Reginald Fessenden.(
(1866-1931)
By Mary Bellis
Canadian-born Reginald Fessenden had been trained as an electrician. So when Edison wanted to make him a chemist, Reginald Fessenden protested. Edison replied, "I have had a lot of chemists . . . but none of them can get results." Reginald Fessenden turned out to be an excellent chemist, working with insulation for electrical wires. He left the West Orange lab around 1889 and patented several inventions of his own, including patents for telephony and telegraphy. In 1906, Reginald Fessenden became the first person to broadcast words and music over radio waves.
Reginald Fessenden - Extracts From National Capitol Commission of Canada;
Canadian, Reginald Fessenden is best known for his invention of the modulation of radio waves and the fathometer. Fessenden worked as as a chemist for Thomas Edison during the 1880s and later for Westinghouse. Reginald Fessenden started his own company where he invented the modulation of radio waves, the "heterodyne principle" which allowed the reception and transmission on the same aerial without interference. On Christmas Eve, 1906, ships off the Atlantic coast with Fessenden-designed equipment broadcast the first trans-Atlantic voice transmission.
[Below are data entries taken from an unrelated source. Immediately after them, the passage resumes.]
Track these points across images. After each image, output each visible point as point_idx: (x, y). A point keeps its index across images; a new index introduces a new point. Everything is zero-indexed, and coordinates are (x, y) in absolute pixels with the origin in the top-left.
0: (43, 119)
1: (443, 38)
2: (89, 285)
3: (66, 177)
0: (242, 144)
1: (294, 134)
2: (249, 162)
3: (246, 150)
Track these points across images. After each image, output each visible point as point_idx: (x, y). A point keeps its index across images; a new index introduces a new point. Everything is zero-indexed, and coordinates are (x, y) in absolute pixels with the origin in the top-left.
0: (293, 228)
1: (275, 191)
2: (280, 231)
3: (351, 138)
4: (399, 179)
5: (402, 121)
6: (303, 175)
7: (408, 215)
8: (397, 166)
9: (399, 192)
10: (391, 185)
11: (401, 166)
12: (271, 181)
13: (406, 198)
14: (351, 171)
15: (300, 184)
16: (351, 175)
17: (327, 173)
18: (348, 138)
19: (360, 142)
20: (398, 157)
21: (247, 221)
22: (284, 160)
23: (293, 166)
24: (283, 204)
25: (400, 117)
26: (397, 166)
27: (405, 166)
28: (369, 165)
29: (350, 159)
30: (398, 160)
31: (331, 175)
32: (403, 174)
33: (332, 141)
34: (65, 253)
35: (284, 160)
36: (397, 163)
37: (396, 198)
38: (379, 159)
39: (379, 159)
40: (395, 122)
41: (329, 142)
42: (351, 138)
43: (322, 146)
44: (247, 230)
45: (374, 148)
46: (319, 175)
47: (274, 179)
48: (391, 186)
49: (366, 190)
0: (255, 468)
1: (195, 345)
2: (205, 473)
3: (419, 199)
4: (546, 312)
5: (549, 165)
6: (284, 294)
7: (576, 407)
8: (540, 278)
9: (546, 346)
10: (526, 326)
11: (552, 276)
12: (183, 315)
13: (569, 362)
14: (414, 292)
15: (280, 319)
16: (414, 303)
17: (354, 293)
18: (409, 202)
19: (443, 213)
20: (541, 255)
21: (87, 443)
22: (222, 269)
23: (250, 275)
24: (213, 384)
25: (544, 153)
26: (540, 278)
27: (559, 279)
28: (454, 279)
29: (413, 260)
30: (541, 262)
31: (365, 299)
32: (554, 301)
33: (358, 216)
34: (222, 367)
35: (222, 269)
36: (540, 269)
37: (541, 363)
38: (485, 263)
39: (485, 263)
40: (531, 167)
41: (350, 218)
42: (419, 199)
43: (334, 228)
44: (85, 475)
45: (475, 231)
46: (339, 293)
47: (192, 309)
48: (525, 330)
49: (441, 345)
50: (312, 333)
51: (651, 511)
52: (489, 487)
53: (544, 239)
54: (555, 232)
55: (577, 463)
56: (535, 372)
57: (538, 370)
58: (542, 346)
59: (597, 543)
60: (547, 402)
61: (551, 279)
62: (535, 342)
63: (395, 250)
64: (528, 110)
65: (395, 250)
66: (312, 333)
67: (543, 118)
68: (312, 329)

Fessenden held over 500 patents and won Scientific American's Gold Medal in 1929 for the fathometer, which could measure the depth of water beneath a ship's keel.
At the end of the 19th century, people communicated by radio using Morse code - sputtering dots and dashes that trained radio operators could decode into a message. A Canadian inventor, Reginald Fessenden, changed all that. In 1900 he transmitted the world's first voice message. It took six years for Reginald Fessenden to refine his invention but on Christmas Eve, 1906, Reginald Fessenden made the first radio broadcast in history. In the 1920s, vessels of all sizes were using Fessenden's "depth sounding" technology. Thomas Edison invented the first commercial light bulb. ButReginald Fessenden re-invented the light bulb and did it better.